Figure 1. Physical interaction between sMEK1 and VEGFR-2.

A. Positive interactions were confirmed by observed cell growth on a medium lacking leucine and by the formation of blue colonies on X-gal plates containing 2% galactose. β-galactosidase activity (unit), measured by adding o-nitrophenyl β-_D-galactopyranoside (ONPG), is shown below the corresponding lanes. B. The co-immunoprecipitation of sMEK1 with VEGFR-1 or VEGFR-2. Immunoprecipitation from transfected HEK293T cells was performed using anti-FLAG antibodies in lysates, followed by immunoblotting with anti-sMEK1, anti-VEGFR-1, and anti-VEGFR-2 antibodies.
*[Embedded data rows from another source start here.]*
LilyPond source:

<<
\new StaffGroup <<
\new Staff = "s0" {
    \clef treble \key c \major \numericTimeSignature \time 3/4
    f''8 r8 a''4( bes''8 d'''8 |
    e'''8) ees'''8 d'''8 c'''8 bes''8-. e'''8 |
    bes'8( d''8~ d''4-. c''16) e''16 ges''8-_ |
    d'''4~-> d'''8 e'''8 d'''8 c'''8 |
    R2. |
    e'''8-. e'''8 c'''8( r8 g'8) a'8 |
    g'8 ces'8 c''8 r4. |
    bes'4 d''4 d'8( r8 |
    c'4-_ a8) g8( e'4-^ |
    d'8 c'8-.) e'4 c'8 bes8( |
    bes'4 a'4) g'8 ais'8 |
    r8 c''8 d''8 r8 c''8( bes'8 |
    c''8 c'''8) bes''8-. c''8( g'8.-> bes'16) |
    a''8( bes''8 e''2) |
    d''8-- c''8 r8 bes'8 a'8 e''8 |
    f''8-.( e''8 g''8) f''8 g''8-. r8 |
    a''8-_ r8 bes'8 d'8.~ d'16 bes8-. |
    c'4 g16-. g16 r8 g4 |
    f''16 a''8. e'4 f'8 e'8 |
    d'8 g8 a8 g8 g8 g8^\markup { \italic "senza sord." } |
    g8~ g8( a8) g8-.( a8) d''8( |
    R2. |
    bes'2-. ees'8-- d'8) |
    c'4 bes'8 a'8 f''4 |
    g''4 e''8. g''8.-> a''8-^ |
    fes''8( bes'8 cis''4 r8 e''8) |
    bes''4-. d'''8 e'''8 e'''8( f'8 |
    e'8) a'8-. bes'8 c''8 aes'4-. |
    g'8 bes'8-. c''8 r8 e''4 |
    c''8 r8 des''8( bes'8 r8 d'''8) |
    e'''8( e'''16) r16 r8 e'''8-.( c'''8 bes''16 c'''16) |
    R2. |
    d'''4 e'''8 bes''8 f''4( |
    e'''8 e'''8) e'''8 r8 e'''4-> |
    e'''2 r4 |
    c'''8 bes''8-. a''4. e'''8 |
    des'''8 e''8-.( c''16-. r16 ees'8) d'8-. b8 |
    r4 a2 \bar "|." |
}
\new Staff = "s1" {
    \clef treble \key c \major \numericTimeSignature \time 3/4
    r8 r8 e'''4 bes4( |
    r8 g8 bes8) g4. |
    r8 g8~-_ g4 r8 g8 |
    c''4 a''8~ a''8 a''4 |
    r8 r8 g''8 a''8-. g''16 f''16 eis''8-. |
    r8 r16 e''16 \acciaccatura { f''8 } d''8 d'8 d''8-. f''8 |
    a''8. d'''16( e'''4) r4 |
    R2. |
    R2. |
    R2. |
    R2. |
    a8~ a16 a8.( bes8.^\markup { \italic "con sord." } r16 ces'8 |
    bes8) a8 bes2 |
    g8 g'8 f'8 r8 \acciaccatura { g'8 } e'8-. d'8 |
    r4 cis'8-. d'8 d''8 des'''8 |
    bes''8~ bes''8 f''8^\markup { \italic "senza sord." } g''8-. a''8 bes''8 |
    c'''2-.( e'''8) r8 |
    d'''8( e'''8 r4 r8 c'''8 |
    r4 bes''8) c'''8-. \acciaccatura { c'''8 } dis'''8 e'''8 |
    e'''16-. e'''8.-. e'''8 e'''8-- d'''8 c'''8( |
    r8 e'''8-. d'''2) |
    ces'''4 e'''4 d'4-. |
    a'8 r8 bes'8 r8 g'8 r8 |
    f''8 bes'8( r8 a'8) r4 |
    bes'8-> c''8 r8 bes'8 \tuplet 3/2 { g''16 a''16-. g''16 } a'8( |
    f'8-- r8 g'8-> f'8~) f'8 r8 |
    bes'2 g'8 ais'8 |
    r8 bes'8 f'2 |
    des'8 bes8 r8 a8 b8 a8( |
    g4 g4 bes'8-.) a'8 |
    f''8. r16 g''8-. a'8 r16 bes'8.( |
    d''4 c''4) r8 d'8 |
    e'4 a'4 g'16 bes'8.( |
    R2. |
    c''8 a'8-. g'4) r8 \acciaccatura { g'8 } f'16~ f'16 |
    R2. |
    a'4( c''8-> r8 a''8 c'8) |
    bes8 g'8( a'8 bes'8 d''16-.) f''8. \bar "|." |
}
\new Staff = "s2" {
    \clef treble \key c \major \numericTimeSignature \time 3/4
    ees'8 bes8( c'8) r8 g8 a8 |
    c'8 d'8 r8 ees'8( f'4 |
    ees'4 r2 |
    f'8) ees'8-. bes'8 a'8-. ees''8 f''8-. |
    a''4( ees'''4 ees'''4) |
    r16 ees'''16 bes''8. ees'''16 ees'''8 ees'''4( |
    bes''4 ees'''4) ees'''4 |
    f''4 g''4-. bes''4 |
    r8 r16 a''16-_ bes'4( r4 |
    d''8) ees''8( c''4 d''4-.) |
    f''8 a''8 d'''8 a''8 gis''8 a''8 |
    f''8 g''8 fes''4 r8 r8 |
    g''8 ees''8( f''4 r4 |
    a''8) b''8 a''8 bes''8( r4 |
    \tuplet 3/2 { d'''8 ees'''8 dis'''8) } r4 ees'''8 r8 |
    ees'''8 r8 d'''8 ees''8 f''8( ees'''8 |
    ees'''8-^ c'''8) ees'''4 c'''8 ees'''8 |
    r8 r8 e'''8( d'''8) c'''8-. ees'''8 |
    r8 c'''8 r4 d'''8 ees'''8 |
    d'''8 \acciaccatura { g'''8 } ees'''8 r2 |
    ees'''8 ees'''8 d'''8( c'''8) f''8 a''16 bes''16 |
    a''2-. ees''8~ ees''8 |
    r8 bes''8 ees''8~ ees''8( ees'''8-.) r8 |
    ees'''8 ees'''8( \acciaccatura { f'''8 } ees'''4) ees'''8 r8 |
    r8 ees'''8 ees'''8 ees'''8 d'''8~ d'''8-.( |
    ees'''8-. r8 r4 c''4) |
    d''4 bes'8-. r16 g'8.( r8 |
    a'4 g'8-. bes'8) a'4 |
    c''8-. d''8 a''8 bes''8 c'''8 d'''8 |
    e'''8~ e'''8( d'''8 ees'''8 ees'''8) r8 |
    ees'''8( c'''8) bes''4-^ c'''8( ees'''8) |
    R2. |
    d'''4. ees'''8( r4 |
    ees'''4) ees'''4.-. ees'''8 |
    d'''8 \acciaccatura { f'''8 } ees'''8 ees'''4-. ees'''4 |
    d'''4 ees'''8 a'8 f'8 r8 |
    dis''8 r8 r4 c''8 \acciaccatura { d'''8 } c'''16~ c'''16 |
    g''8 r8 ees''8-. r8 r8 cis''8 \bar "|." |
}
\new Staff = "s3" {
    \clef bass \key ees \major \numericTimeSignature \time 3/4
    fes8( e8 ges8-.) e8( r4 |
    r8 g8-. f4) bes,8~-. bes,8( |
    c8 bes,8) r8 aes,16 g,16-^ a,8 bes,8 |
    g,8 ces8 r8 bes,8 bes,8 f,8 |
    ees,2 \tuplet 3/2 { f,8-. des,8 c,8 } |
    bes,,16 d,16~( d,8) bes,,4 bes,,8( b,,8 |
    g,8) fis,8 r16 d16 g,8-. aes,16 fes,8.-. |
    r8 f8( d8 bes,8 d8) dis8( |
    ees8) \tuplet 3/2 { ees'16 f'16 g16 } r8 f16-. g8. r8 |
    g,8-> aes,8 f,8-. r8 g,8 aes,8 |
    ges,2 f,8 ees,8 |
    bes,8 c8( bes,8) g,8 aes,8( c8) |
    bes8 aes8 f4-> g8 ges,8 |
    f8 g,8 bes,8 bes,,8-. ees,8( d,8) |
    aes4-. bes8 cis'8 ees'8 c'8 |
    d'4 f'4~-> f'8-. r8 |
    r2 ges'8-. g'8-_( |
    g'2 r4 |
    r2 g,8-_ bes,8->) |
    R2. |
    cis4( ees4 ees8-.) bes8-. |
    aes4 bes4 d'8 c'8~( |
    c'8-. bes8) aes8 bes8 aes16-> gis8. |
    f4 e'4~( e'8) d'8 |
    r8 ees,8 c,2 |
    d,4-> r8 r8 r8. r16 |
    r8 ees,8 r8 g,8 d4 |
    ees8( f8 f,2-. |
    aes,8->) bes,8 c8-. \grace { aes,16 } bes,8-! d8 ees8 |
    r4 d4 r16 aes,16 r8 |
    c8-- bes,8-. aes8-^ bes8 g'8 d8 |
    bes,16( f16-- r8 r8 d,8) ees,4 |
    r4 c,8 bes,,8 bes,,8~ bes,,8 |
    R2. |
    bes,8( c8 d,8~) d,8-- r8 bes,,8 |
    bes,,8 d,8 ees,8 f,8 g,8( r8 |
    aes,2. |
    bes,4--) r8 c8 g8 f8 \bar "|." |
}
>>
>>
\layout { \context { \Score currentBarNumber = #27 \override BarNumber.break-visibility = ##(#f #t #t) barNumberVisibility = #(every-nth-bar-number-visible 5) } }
C. Endogenous proteins in total lysates of HEK293T cells were subjected to co-immunoprecipitation (IP) with an antibody as indicated followed by Western blotting (WB) with an anti-sMEK1 or anti-VEGFR-2 antibody. A rabbit IgG and VEGFR-1 were included as an IP negative control. The input (Non-IP) WB data indicated the integrity of lysates used for IP. D. Mapping of the VEGFR-2 region critical for the interaction with sMEK1 using a protein-protein interaction assay in vivo. The cDNA constructs were co-transformed into EGY48 yeast cells, and protein-protein interactions were assessed using a yeast two-hybrid system. Positive interactions were confirmed by observed cell growth (upper panel) and the formation of blue colonies (lower panel). The β-galactosidase activity of each construct in negative controls (vector only) was < 1.81±0.72. Data are representative of three independent experiments and are presented as means±SDs.